### Deep Learning Fundamentals - Feedforward Neural Network from Scratch
_Yoav Rabinovich, October 2019_

-------------

In this assignment I avoided using any external package bar CSV and Numpy. I implemented a simple feedforward, fully connected neural network of arbitrary size and activation function, and arbitrary input and output dimensions. I've implemented the Sigmoid, Tanh, and Leaky ReLU activation functions, matching them with approporiate weight initialization methods, as well as the logarithmic loss function.

At first, I implemented Sigmoid and Tanh, an interesting result occurs when the network was trained using either: The network defaults to outputing 1 for both classes regardless of input. This was caused due to saturation of the activation functions: the activation values were all high enough to map to 1 on the activation function curves.
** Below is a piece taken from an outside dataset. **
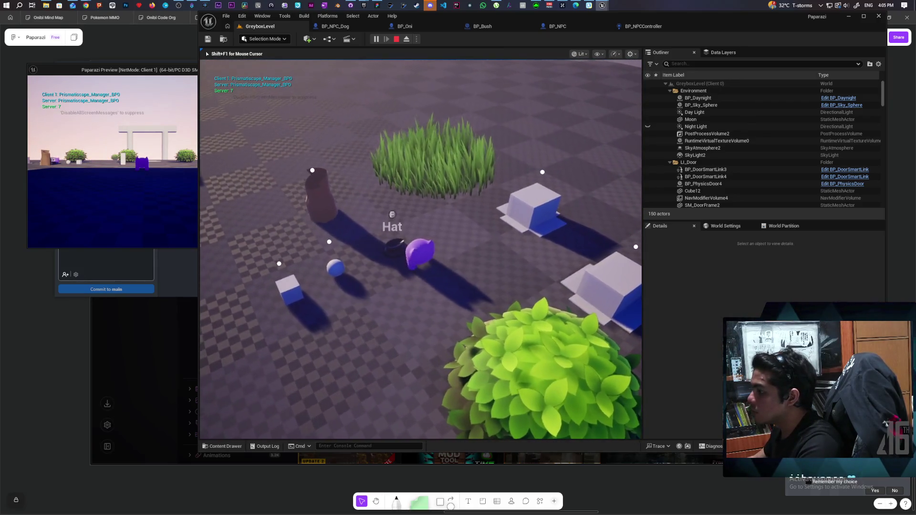
key(w)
Indeed, implementing and training the network using Leaky ReLU, the problem disappeared.

Training on the Titanic dataset using Leaky ReLU, the network hit a local minimum at loss=500. An evaluation of the result shows perfect precision and recall, but low accuracy. This is because the local minimum found defaulted to declaring all people on board as casualties automatically. This suggests a need to decrease the biasof the network, but as this wasn't the focus of the assignment, this step was skipped to conserve time.

Colab Link: https://colab.research.google.com/drive/1LSppmf8Ws0H4jtTkcoltxGdmZjc8MNGq

In [0]:
#@title Imports and Data (Automatic Import)

Kaggle_Username = 'xxx' #@param {type:"string"}
Kaggle_Key = 'xxxx' #@param {type:"string"}

import numpy as np
import csv

import os
os.environ['KAGGLE_USERNAME'] = Kaggle_Username 
os.environ['KAGGLE_KEY'] = Kaggle_Key
!kaggle competitions download -c titanic


#### Neuron and Layer Classes

In [0]:
class Neuron:
    """
    Initializes weights and bias using schemes depending on activation function:
    - Sigmoid -> uniform from [0,1).
    - Tanh -> Xavier initialization.
    - Leaky ReLU -> He initialization.
    """
    def __init__(self, inputs_n, activation_f):
        if activation_f == sigmoid_activation_f:
            self.weights = np.random.uniform(-1,1,inputs_n+1)
        if activation_f == tanh_activation_f:
            self.weights = np.random.uniform(-1,1,inputs_n+1)*np.sqrt(3/inputs_n)
        if activation_f == lrelu_activation_f:
            self.weights = np.random.uniform(-1,1,inputs_n+1)*np.sqrt(2/inputs_n)
        self.activation = activation_f
        self.output = 0
        self.delta = 0

    def activate(self,inputs):
        """
        Adds together bias and weighted inputs and applies the activation function.
        """
        a = self.weights[-1]
        for i in range(len(self.weights)-1):
            a += self.weights[i]*inputs[i]
        self.output = self.activation.evaluate(a)
        return (self.output)

class Layer:
    """
    Collects neurons into a list representing a layer
    """
    def __init__(self, neurons_n, inputs_n, activation_f):
        self.neurons = []
        for i in range(neurons_n):
            self.neurons.append(Neuron(inputs_n,activation_f))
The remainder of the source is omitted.